Dolayısıyla seçimlerin geleceği bize iki şey söylüyor: Neo-liberal ekonomiler, merkeziyetçi düzenlemeler, ‘ılımlı demokrasi’ler, popülist siyaset önümüzdeki dönemde de hakimiyetini koruyacak. Böylece dünya daha çok sağa kayacak. İnsanlar sorunlarına çözüm olarak bizatihi bir sorunu görüyor demektir bu. Bu nedenle de radikal sağ insanlığın karanlık ve çiğ yönünü yansıtan çığlıkları atmaya devam edecek. Macaristan’da Orban’ın seçilmesi de Putin’in savaş suçları işlemesine rağmen popülerlik puanlarını belli bir çizginin altına indirmemesi de aynı anlama gelir.
Çözüm sorunda aranırsa sorun çözümü ortadan kaldırır ve karanlık bir yanılsama yaratır.

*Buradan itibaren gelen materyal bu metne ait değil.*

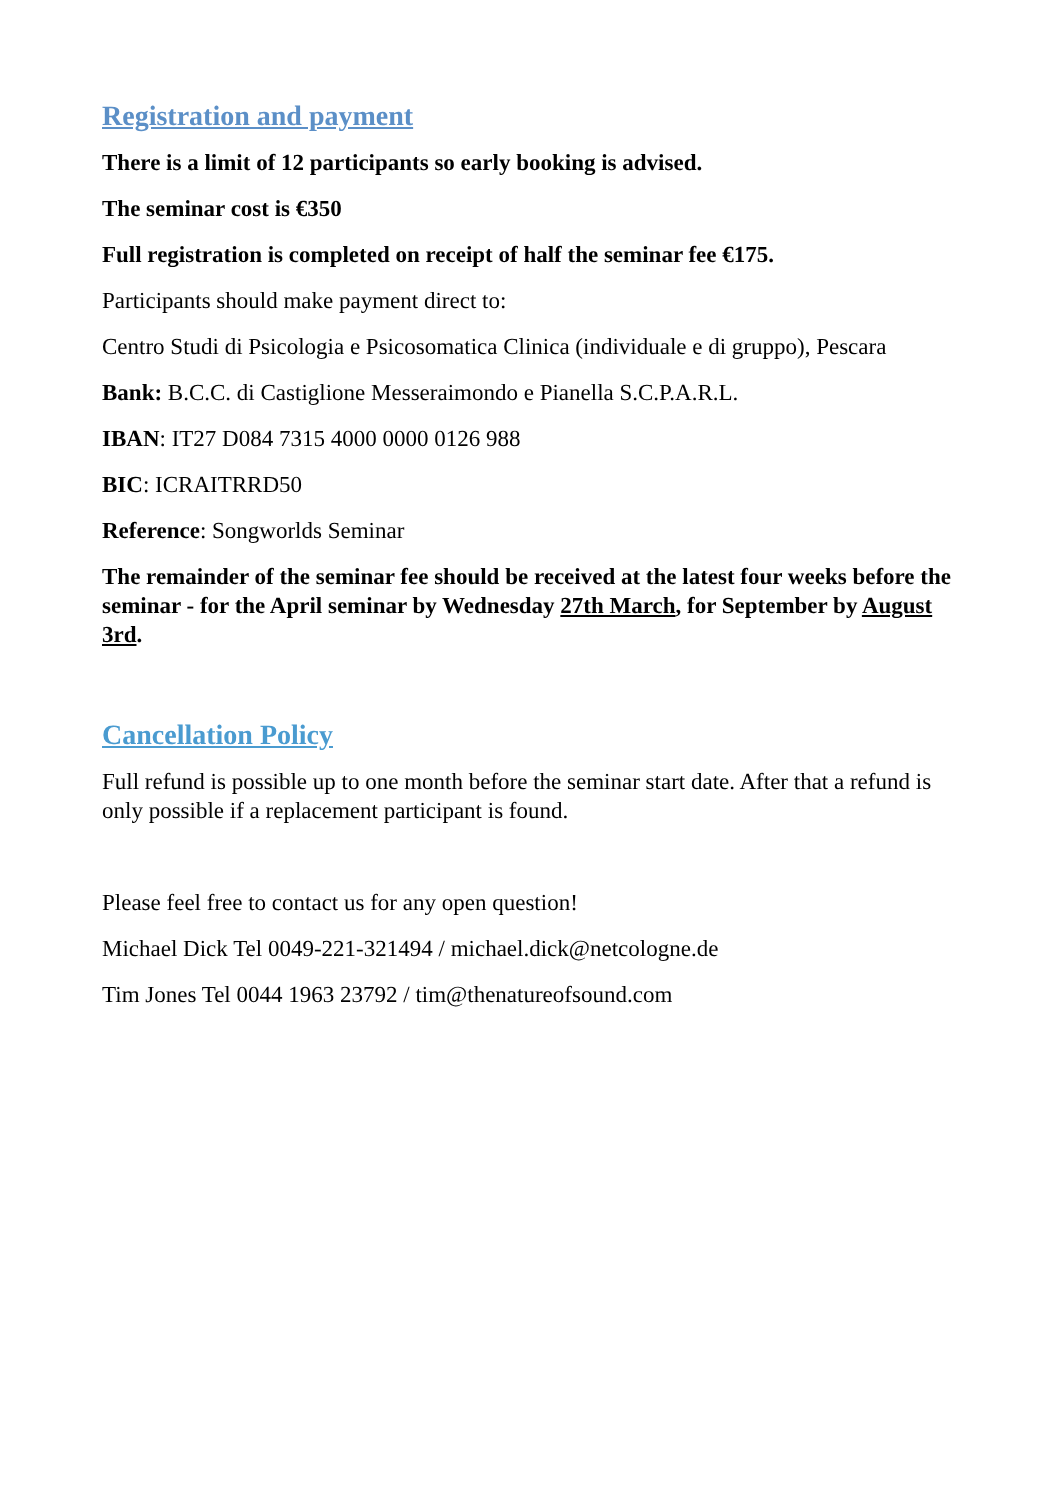Registration and payment
There is a limit of 12 participants so early booking is advised.
The seminar cost is €350
Full registration is completed on receipt of half the seminar fee €175.
Participants should make payment direct to:
Centro Studi di Psicologia e Psicosomatica Clinica (individuale e di gruppo), Pescara
Bank: B.C.C. di Castiglione Messeraimondo e Pianella S.C.P.A.R.L.
IBAN: IT27 D084 7315 4000 0000 0126 988
BIC: ICRAITRRD50
Reference: Songworlds Seminar
The remainder of the seminar fee should be received at the latest four weeks before the seminar - for the April seminar by Wednesday 27th March, for September by August 3rd.
Cancellation Policy
Full refund is possible up to one month before the seminar start date. After that a refund is only possible if a replacement participant is found.
Please feel free to contact us for any open question!
Michael Dick Tel 0049-221-321494 / michael.dick@netcologne.de
Tim Jones Tel 0044 1963 23792 / tim@thenatureofsound.com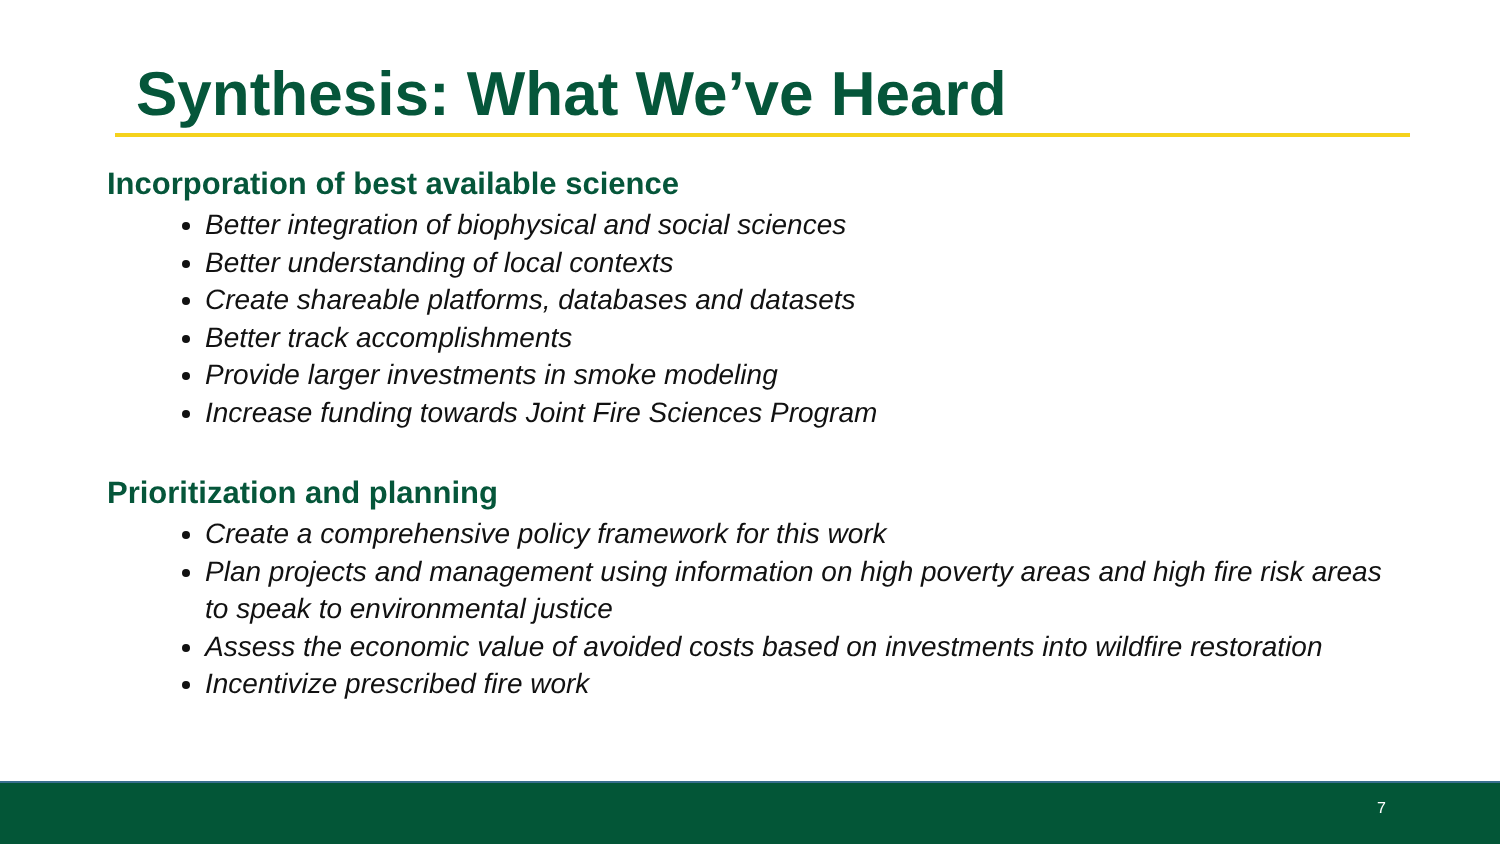Synthesis: What We’ve Heard
Incorporation of best available science
Better integration of biophysical and social sciences
Better understanding of local contexts
Create shareable platforms, databases and datasets
Better track accomplishments
Provide larger investments in smoke modeling
Increase funding towards Joint Fire Sciences Program
Prioritization and planning
Create a comprehensive policy framework for this work
Plan projects and management using information on high poverty areas and high fire risk areas to speak to environmental justice
Assess the economic value of avoided costs based on investments into wildfire restoration
Incentivize prescribed fire work
7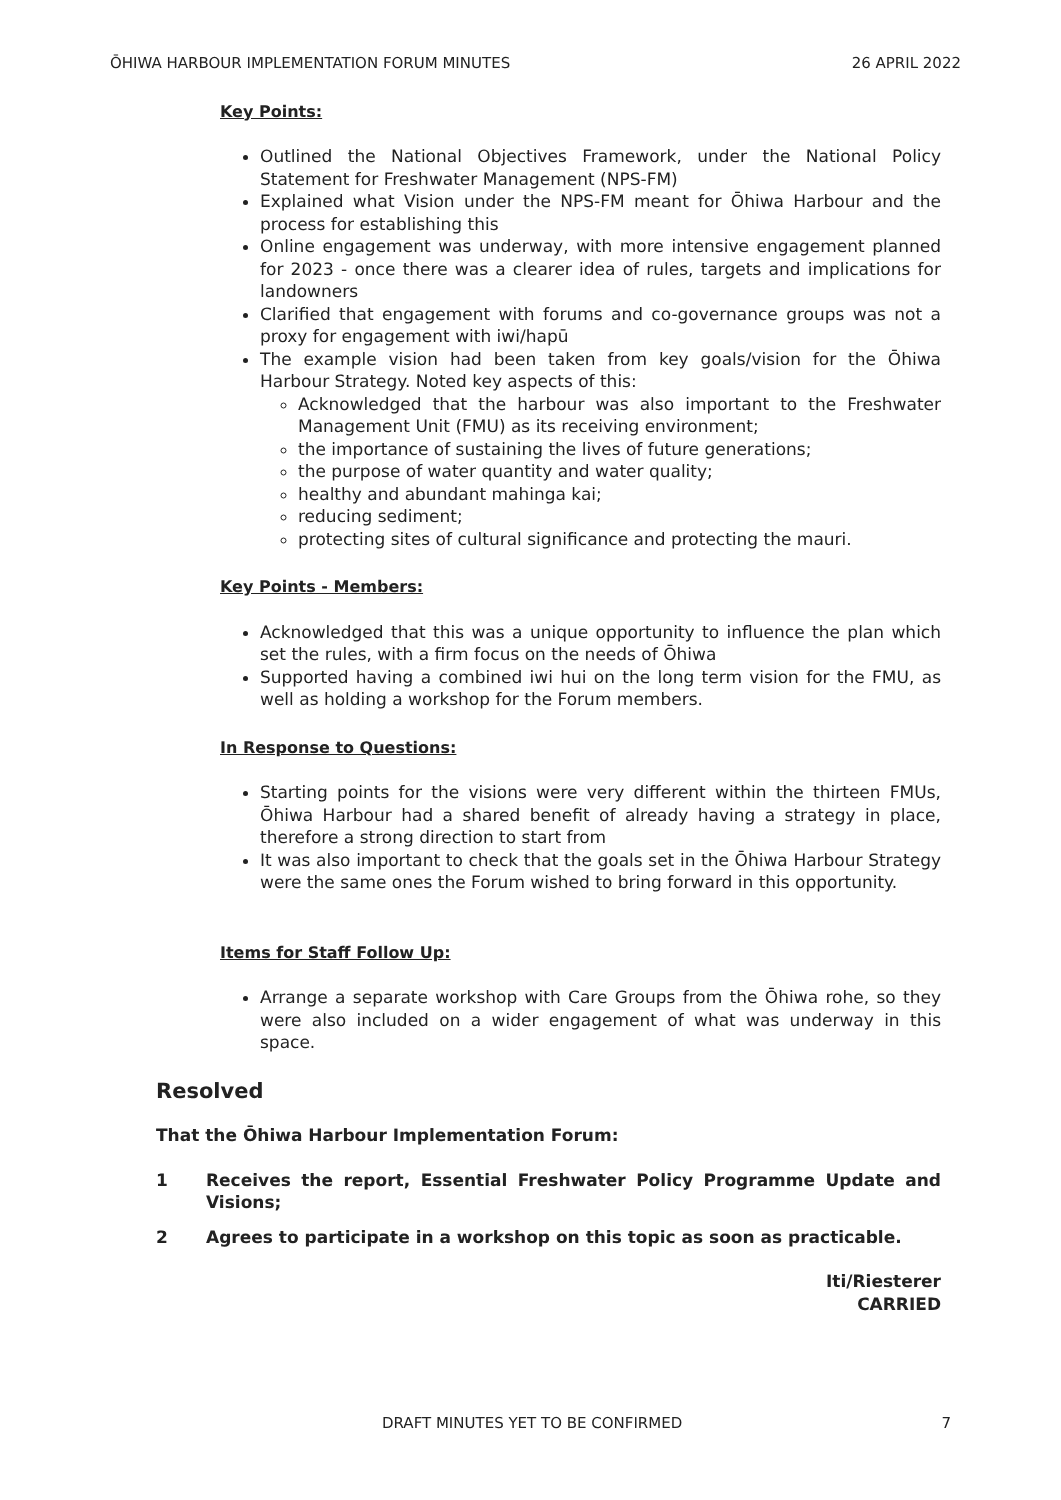ŌHIWA HARBOUR IMPLEMENTATION FORUM MINUTES 26 APRIL 2022
Key Points:
Outlined the National Objectives Framework, under the National Policy Statement for Freshwater Management (NPS-FM)
Explained what Vision under the NPS-FM meant for Ōhiwa Harbour and the process for establishing this
Online engagement was underway, with more intensive engagement planned for 2023 - once there was a clearer idea of rules, targets and implications for landowners
Clarified that engagement with forums and co-governance groups was not a proxy for engagement with iwi/hapū
The example vision had been taken from key goals/vision for the Ōhiwa Harbour Strategy. Noted key aspects of this:
Acknowledged that the harbour was also important to the Freshwater Management Unit (FMU) as its receiving environment;
the importance of sustaining the lives of future generations;
the purpose of water quantity and water quality;
healthy and abundant mahinga kai;
reducing sediment;
protecting sites of cultural significance and protecting the mauri.
Key Points - Members:
Acknowledged that this was a unique opportunity to influence the plan which set the rules, with a firm focus on the needs of Ōhiwa
Supported having a combined iwi hui on the long term vision for the FMU, as well as holding a workshop for the Forum members.
In Response to Questions:
Starting points for the visions were very different within the thirteen FMUs, Ōhiwa Harbour had a shared benefit of already having a strategy in place, therefore a strong direction to start from
It was also important to check that the goals set in the Ōhiwa Harbour Strategy were the same ones the Forum wished to bring forward in this opportunity.
Items for Staff Follow Up:
Arrange a separate workshop with Care Groups from the Ōhiwa rohe, so they were also included on a wider engagement of what was underway in this space.
Resolved
That the Ōhiwa Harbour Implementation Forum:
1 Receives the report, Essential Freshwater Policy Programme Update and Visions;
2 Agrees to participate in a workshop on this topic as soon as practicable.
Iti/Riesterer
CARRIED
DRAFT MINUTES YET TO BE CONFIRMED 7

Radikal sağın malum görüşleri dışında neredeyse hiçbir siyasetin diğerinden farkının olmadığı bir dönemden geçiyoruz. Pek bir şey değişmiyor toplumların hayatında son on yıldır. Değişime en açık toplumlardan biri olan ama Faşizme kadar açılan gizli dürtülerini de daima saklı tutan Fransa’da bile durum bu. Yani bu sorunun doğmasına bizzat seçimi kazananlar yardımcı oluyor.
2026’ya kadar beklemeyelim, görmeyelim derim...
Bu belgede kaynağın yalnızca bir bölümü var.